[Begin Text]

My intention for doing this is that there is a specific set of words I am interested to get the vector representation for and when calling model.wv.most_similar. I only want words defined in this vocab list to get returned rather than all possible words in the training corpus. I would use the result of this to decide if I want to group those words to be relevant to each other based on similarity threshold.
Following is the code snippet that I am using, appreciate your thoughts if there are any concerns or implication with this approach.
vocab.txt contains a list of unique words of interest
corpus.txt contains full conversation text (i.e. chat messages) where each line represents a paragraph/sentence per chat
A follow up question to this is what values should I set for total_examples & total_words during training in this case?
from gensim.models.fasttext import FastText
model = FastText(min_count=1, vector_size=300,)
corpus_path = f'data/{client}-corpus.txt'
vocab_path = f'data/{client}-vocab.txt'
# Unsure if below counts should be based on the training corpus or vocab
corpus_count = get_lines_count(corpus_path)
total_words = get_words_count(corpus_path)
# build the vocabulary
model.build_vocab(corpus_file=vocab_path)
# train the model
model.train(corpus_file=corpus.corpus_path, epochs=100,
total_examples=corpus_count, total_words=total_words,
)

[End Text]
[Begin Items]

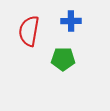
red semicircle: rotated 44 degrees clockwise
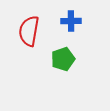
green pentagon: rotated 20 degrees counterclockwise
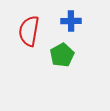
green pentagon: moved 1 px left, 4 px up; rotated 10 degrees counterclockwise
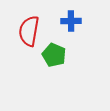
green pentagon: moved 8 px left; rotated 20 degrees counterclockwise
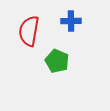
green pentagon: moved 3 px right, 6 px down
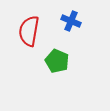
blue cross: rotated 24 degrees clockwise
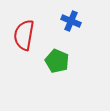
red semicircle: moved 5 px left, 4 px down
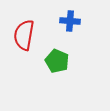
blue cross: moved 1 px left; rotated 18 degrees counterclockwise
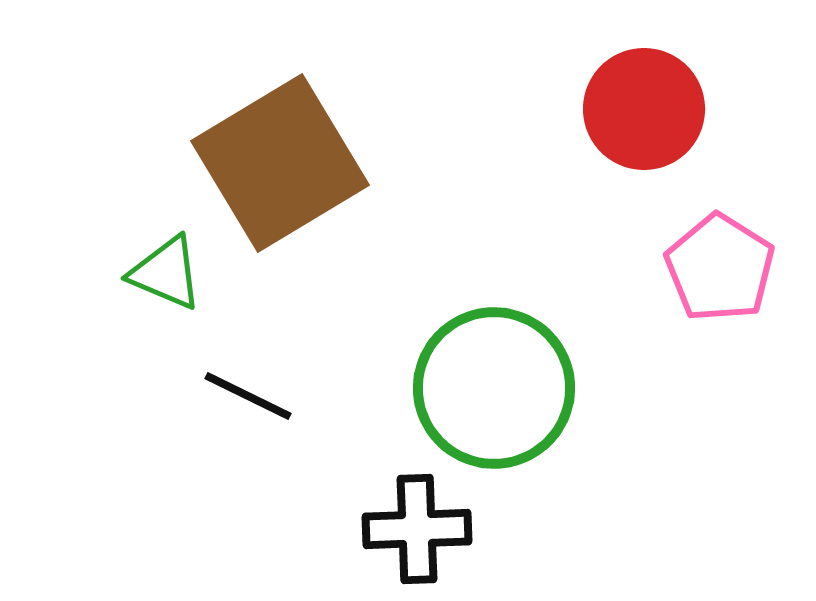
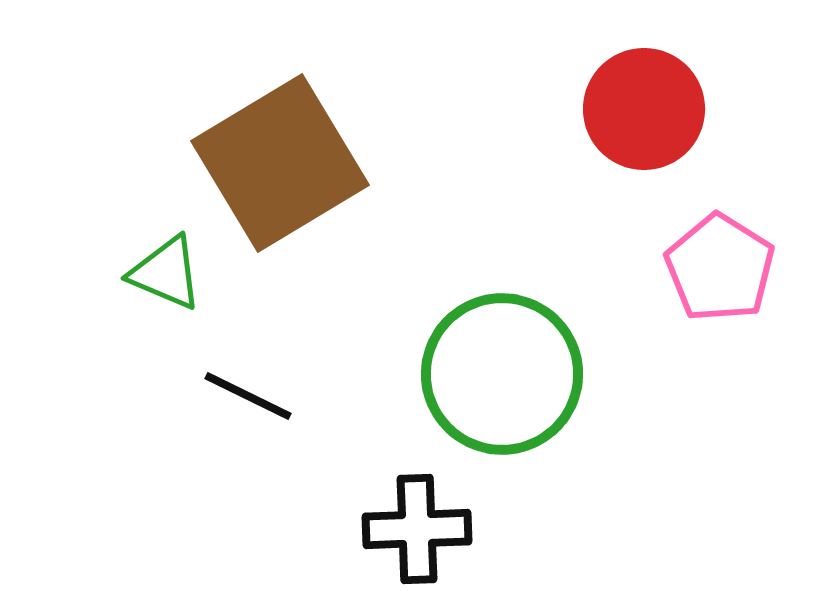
green circle: moved 8 px right, 14 px up
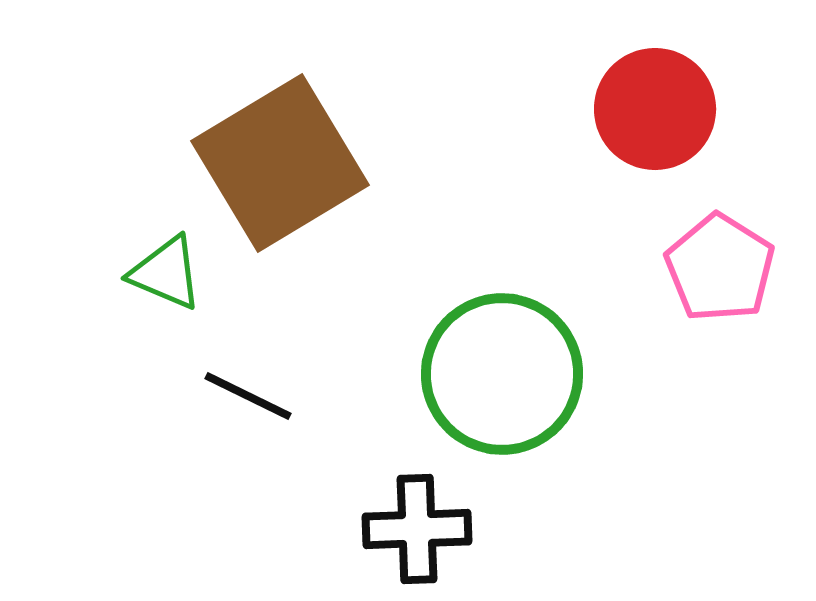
red circle: moved 11 px right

[End Items]

Write out, word for word, the part of the forum post that opens with the words containing "vocab.txt contains a" and closes with "corpus_count = get_lines_count(corpus_path)". The lines stand apart from the forum post and have no connection to it.

vocab.txt contains a list of unique words of interest
corpus.txt contains full conversation text (i.e. chat messages) where each line represents a paragraph/sentence per chat
A follow up question to this is what values should I set for total_examples & total_words during training in this case?
from gensim.models.fasttext import FastText
model = FastText(min_count=1, vector_size=300,)
corpus_path = f'data/{client}-corpus.txt'
vocab_path = f'data/{client}-vocab.txt'
# Unsure if below counts should be based on the training corpus or vocab
corpus_count = get_lines_count(corpus_path)